Think of finish as the final step in voicing. As with other elements of voicing, there is no right or wrong here, only what’s appropriate.
While a soft, relatively thick oil varnish will roll off high-end harshness in certain guitars, the same finish will cause high-end damping in others; some violin makers string and play a violin between finish coatings to determine optimum finish thickness for an individual violin, for example, nicely illustrating the role finish can play in instrument voicing.
I assume you are dissatisfied with the sound of your guitars. It’s likely that excessive finish thickness and density is a contributing factor. A thinner finish may, as you suggest, allow better quality tone and fuller sound. If, however, excessive finish density is a problem, French polishing over existing finish will not solve it.
Complete refinishing with a French polished varnish is an option that will likely improve the sound of your guitars and additionally give them a more handmade look. I’d be surprised, though, if a competently executed French polished refinish costs less than $1,500 to $2,000 per guitar.
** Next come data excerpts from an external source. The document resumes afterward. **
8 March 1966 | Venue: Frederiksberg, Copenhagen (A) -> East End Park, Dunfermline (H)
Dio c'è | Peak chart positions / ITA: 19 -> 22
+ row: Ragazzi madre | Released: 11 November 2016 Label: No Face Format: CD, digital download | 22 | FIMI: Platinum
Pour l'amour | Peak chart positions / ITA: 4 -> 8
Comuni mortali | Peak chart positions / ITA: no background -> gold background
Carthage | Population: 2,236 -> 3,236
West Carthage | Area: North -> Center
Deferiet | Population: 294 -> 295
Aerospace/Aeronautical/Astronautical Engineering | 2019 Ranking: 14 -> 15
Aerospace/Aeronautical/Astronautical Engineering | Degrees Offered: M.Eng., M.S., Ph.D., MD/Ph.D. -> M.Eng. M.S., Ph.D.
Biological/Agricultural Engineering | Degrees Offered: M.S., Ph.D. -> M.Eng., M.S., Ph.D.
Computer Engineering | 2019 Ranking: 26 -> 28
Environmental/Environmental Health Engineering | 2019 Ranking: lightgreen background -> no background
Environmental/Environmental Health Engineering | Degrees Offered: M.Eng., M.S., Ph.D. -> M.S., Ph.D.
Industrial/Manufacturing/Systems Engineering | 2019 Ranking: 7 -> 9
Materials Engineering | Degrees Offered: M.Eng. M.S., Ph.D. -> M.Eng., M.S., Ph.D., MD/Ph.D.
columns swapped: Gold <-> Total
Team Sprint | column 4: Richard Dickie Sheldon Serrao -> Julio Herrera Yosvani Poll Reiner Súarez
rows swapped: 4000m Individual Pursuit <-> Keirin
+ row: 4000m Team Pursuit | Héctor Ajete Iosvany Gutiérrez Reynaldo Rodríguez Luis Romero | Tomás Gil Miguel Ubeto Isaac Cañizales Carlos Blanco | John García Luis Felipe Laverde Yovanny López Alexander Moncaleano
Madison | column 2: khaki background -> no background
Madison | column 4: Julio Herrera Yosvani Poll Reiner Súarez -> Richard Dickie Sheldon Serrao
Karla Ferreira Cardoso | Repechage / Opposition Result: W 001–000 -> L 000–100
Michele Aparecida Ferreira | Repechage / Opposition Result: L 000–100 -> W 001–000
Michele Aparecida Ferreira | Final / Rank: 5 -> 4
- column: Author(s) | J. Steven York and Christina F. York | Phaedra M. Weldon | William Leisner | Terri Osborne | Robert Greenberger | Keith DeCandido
Neck and bridge must be disassembled, finish stripped, new finish painstakingly applied, then the guitar must be reassembled and set up. All steps must be expertly executed, otherwise the final product will look like a hack job. Refinishing just the top is an option, though still expensive.
If the cost of refinishing your guitars is not enough of a deterrent, consider that the original finishes may not be their only sonic liabilities. Instead of refinishing, I recommend investing in guitars that will make you smile without requiring modification.